Laporan Wartawan Tribunnews.com, Yanuar Riezqi Yovanda
TRIBUNNEWS.COM, JAKARTA - Kementerian Keuangan (Kemenkeu) menyatakan, pemerintah memutuskan untuk melonggarkan kebijakan defisit Anggaran Pendapatan dan Belanja Negara (APBN) 2021 menjadi 5,5 persen.
Menteri Keuangan Sri Mulyani menjelaskan, asumsi defisit ini lebih besar dari pembahasan sebelumnya bersama Dewan Perwakilan Rakyat (DPR) karena faktor pandemi Covid-19.
Baca: Presiden Patok Defisit Anggaran RABN 2021 Sebesar 5,5 Persen
"Penetapan defisit 5,5 persen ditetapkan karena kita masih melihat Covid-19 masih akan berlangsung sampai tahun depan. Karena itu, kebutuhan untuk pemulihan ekonomi, ekspansi fiskal, serta mendukung pemulihan dan penanganan kesehatan masih dirasakan penting," ujarnya saat konferensi pers virtual, Jumat (14/8/2020).
Sementara dari sisi pendapatan negara, kata Sri Mulyani, pemerintah masih memperkirakan akan mengalami tekanan untuk memberikan insentif pemulihan ekonomi.
"Karena itu, target dari penerimaan negara dari perpajakan memang dibuat tidak terlalu tinggi," katanya.
Di sisi lain, eks direktur pelaksana Bank Dunia itu menambahkan, belanja negara tetap memprioritaskan untuk mendukung program bantuan sosial (bansos).
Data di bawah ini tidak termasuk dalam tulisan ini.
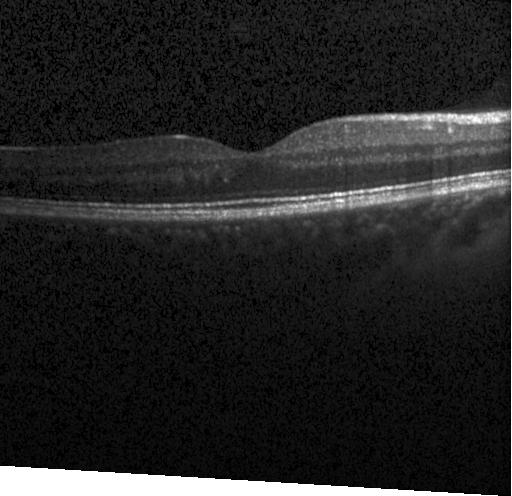 This B-scan demonstrates no choroidal neovascularization, no diabetic macular edema, and no drusen.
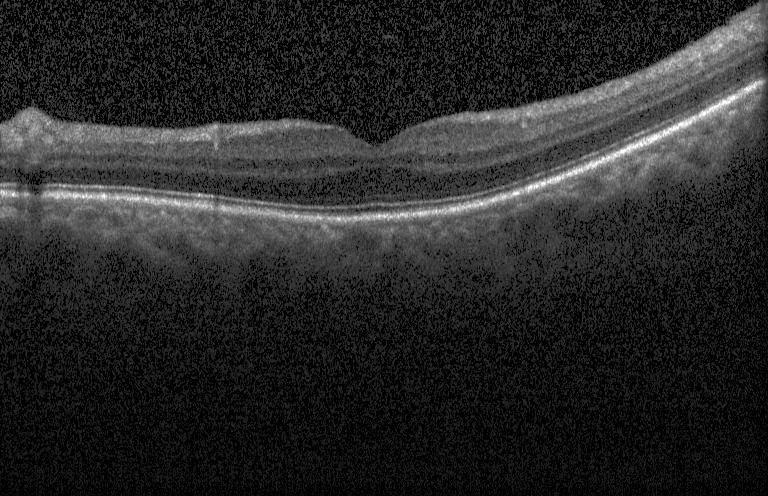
OCT B-scan showing no evidence of CNV, DME, or drusen.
"Belanja negara, kita akan tetap mendukung program-program bansos untuk akselerasi pemulihan ekonomi, terutama untuk daya beli masyarakat paling rendah dan akses untuk UMKM dan koperasi melalui subsidi bunga KUR," pungkas Sri Mulyani.
Adapun, pemerintah merencanakan alokasi pendapatan negara dalam RAPBN 2021 sebesar Rp 1.776,4 triliun dan Belanja Negara Rp 2.747,5 triliun, sehingga ada defisit anggaran Rp 971,2 triliun atau 5,5 persen.